A photograph of The Mary Wallopers.
Photo credit: Andrew McGahon, courtesy of Pomona PR

Staff writer Tahmid Morshed talks to Irish folk outfit The Mary Wallopers about their latest projects.

Dundalk’s greatest Irish folk band just dropped their first album, which is filled with stories and tales galore. From messages of anti-authority to ruminations of daily life, the band performs these folk classics with great zeal, even including a popular cover of Hamish Imlach’s song “Cod Liver Oil and Orange Juice”. It was clear that the band have a lot to say — so I decided to interview them. Here’s what happened.

R: Where did you guys start off? How did that influence your music?

MW: So, it started out just three of us. Me and my brother Charles and our friend Seán all shared a house together. We had no money at all, and we were on the dole. We used to go around pubs in Dundalk (where we come from) and ask them to give us free pints for gigs. Yet it got to a point where it was cheaper for them to actually just give us the gig and then we became a band.

R: So, who is Mary and why are they being walloped exactly?

MW: We were named after a boat; the harbormaster at the dock had a little rowing boat and he wrote on the side, the “Mary Walloper”. “Walloper” actually means “a mad person”. When Seán was a child, his father [would say] “There’s the Mary Walloper!” [as] a joke. It was a tiny row boat and those don’t ever have names on them. But this fella wrote a massive name for Mary Walloper on his boat. We only found out later on that there was actually a sex worker who used to work around the docks called Mary Walloper. She used to drink cider and like starting riots and having craic. So, he named the boat after her. We’re also named after her.

R: What kind of message do you guys want to spread with your music?

MW: The DIY message. So, if you feel like you can do something, or if you feel like you want to do something, [then] you should just do it. And there’s ways to just start to. I suppose we aren’t huge fans of authority. So, a lot of the songs are anti-authority music. Kind of about governments and stuff like that. There’s just so many topics that you cover in it. It’d be anti-church, anti-politics. You know anti-class, party, stuff like that.

R: What are the best folk songs you’ve come across so far?

MW: We spent years collecting songs. We probably know over a hundred [folk] songs each and the other lads even know the instrumental tunes. I suppose the ones we’re playing are the ones we felt represented ourselves well enough, you know? Also, l don’t know if I can tell you the best songs, because they all have different uses and different emotions for different situations. That’s why [the genre is] so great. There’s a song for every occasion.

R: What do you guys get up to outside of touring?
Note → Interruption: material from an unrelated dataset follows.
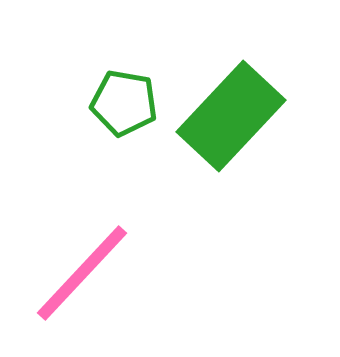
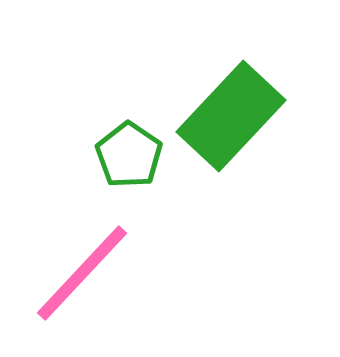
green pentagon: moved 5 px right, 52 px down; rotated 24 degrees clockwise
MW: So, we sometimes play PlayStation and we like going to the pub. But a lot of the time, we’re [still] playing music.

R: And where do you think the band’s going next?

MW:  We’re already working on our second album. We’re going to be touring America. We’ll be touring England more. We’ll be touring Europe more. We’re going to be doing loads of gigs and we’re going to be recording music. And we’re also adding a lot of original songs to the next album. So, we’re writing our own songs too.